[TASK PROMPT]
Let your answer be the line containing "Парктроники (датчики" and every line below it to the end of the records, copied exactly.

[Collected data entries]
━━━━━━━━━━━━━━━━

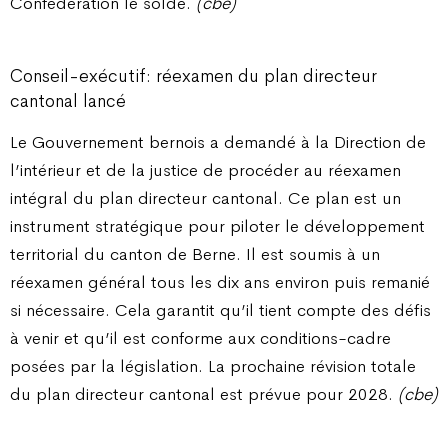
Confédération le solde.
(cbe)
Conseil-exécutif: réexamen du plan directeur
cantonal lancé
Le Gouvernement bernois a demandé à la Direction de
l’intérieur et de la justice de procéder au réexamen
intégral du plan directeur cantonal. Ce plan est un
instrument stratégique pour piloter le développement
territorial du canton de Berne. Il est soumis à un
réexamen général tous les dix ans environ puis remanié
si nécessaire. Cela garantit qu’il tient compte des défis
à venir et qu’il est conforme aux conditions-cadre
posées par la législation. La prochaine révision totale
du plan directeur cantonal est prévue pour 2028.
(cbe)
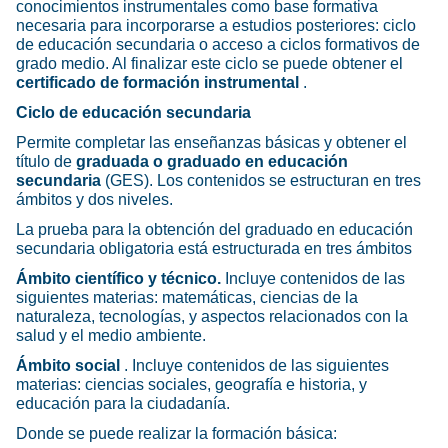
conocimientos instrumentales como base formativa
necesaria para incorporarse a estudios posteriores: ciclo
de educación secundaria o acceso a ciclos formativos de
grado medio. Al finalizar este ciclo se puede obtener el
certificado de formación instrumental
.
Ciclo de educación secundaria
Permite completar las enseñanzas básicas y obtener el
título de
graduada o graduado en educación
secundaria
(GES). Los contenidos se estructuran en tres
ámbitos y dos niveles.
La prueba para la obtención del graduado en educación
secundaria obligatoria está estructurada en tres ámbitos
Ámbito científico y técnico.
Incluye contenidos de las
siguientes materias: matemáticas, ciencias de la
naturaleza, tecnologías, y aspectos relacionados con la
salud y el medio ambiente.
Ámbito social
. Incluye contenidos de las siguientes
materias: ciencias sociales, geografía e historia, y
educación para la ciudadanía.
Donde se puede realizar la formación básica:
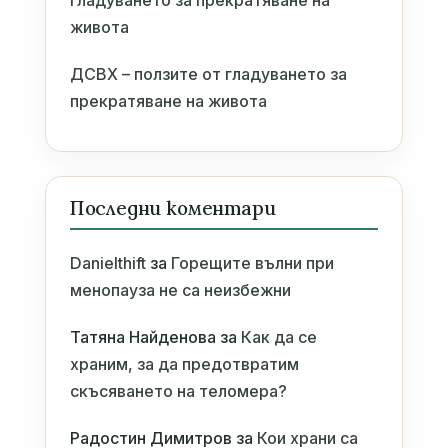
живота
ДСВХ – ползите от гладуването за
прекратяване на живота
Последни коментари
Danielthift
за
Горещите вълни при
менопауза не са неизбежни
Татяна Найденова
за
Как да се
храним, за да предотвратим
скъсяването на теломера?
Радостин Димитров
за
Кои храни са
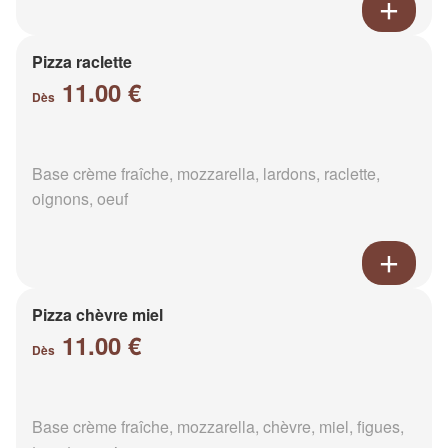
Pizza raclette
11.00 €
Dès
Base crème fraîche, mozzarella, lardons, raclette,
oignons, oeuf
Pizza chèvre miel
11.00 €
Dès
Base crème fraîche, mozzarella, chèvre, miel, figues,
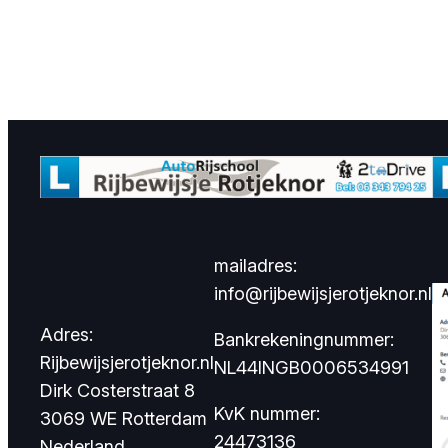
mailadres:
info@rijbewijsjerotjeknor.nl
Adres:
Bankrekeningnummer:
Rijbewijsjerotjeknor.nl
NL44INGB0006534991
Dirk Costerstraat 8
KvK nummer:
3069 WE Rotterdam
24473136
Nederland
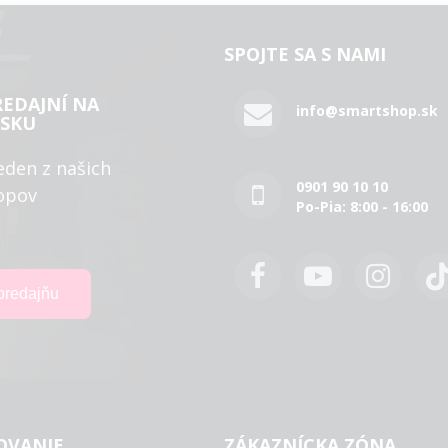
SPOJTE SA S NAMI
REDAJNÍ NA
info@smartshop.sk
SKU
eden z našich
0901 90 10 10
opov
Po-Pia: 8:00 - 16:00
OVANIE
ZÁKAZNÍCKA ZÓNA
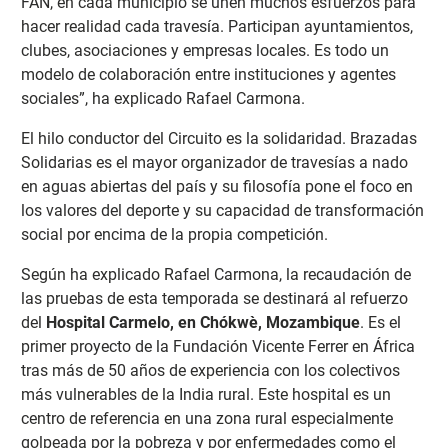
FAN, en cada municipio se unen muchos esfuerzos para
hacer realidad cada travesía. Participan ayuntamientos,
clubes, asociaciones y empresas locales. Es todo un
modelo de colaboración entre instituciones y agentes
sociales”, ha explicado Rafael Carmona.
El hilo conductor del Circuito es la solidaridad. Brazadas
Solidarias es el mayor organizador de travesías a nado
en aguas abiertas del país y su filosofía pone el foco en
los valores del deporte y su capacidad de transformación
social por encima de la propia competición.
Según ha explicado Rafael Carmona, la recaudación de
las pruebas de esta temporada se destinará al refuerzo
del
Hospital Carmelo, en Chókwè, Mozambique
. Es el
primer proyecto de la Fundación Vicente Ferrer en África
tras más de 50 años de experiencia con los colectivos
más vulnerables de la India rural. Este hospital es un
centro de referencia en una zona rural especialmente
golpeada por la pobreza y por enfermedades como el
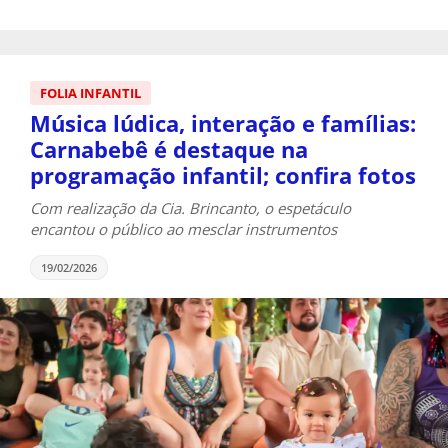
FOLIA INFANTIL
Música lúdica, interação e famílias:
Carnabebê é destaque na
programação infantil; confira fotos
Com realização da Cia. Brincanto, o espetáculo
encantou o público ao mesclar instrumentos
19/02/2026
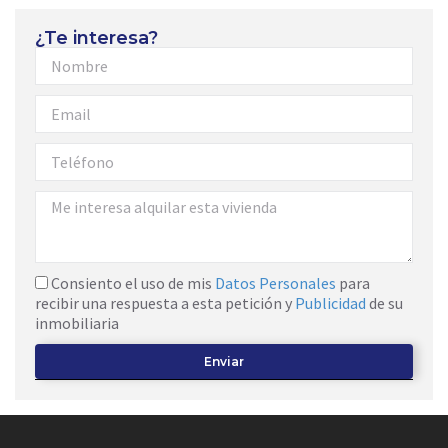
¿Te interesa?
Consiento el uso de mis
Datos Personales
para
recibir una respuesta a esta petición y
Publicidad
de su
inmobiliaria
Enviar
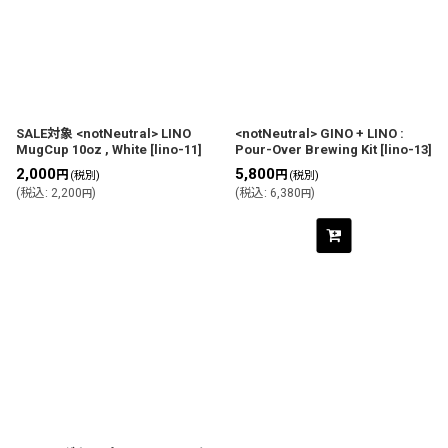
並び順
:
絞り込む
SALE対象 <notNeutral> LINO
<notNeutral> GINO + LINO :
MugCup 10oz , White
[
lino-11
]
Pour-Over Brewing Kit
[
lino-13
]
2,000
5,800
円
円
(税別)
(税別)
(
税込
:
2,200
)
(
税込
:
6,380
)
円
円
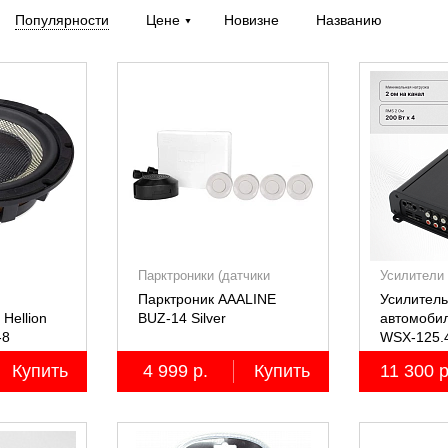
Популярности
Цене
Новизне
Названию
Парктроники (датчики
Усилители
парковки)
Парктроник AAALINE
Усилитель
Hellion
BUZ-14 Silver
автомоби
-8
WSX-125.
четырёхк
Купить
4 999 р.
Купить
11 300 р
4х125Вт (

━━━━━━━━━━━━━━━━

[SOLUTION FOR THIS EXERCISE]
Парктроники (датчики
Усилители
парковки)
Парктроник AAALINE
Усилитель
Hellion
BUZ-14 Silver
автомоби
-8
WSX-125.
четырёхк
Купить
4 999 р.
Купить
11 300 р
4х125Вт (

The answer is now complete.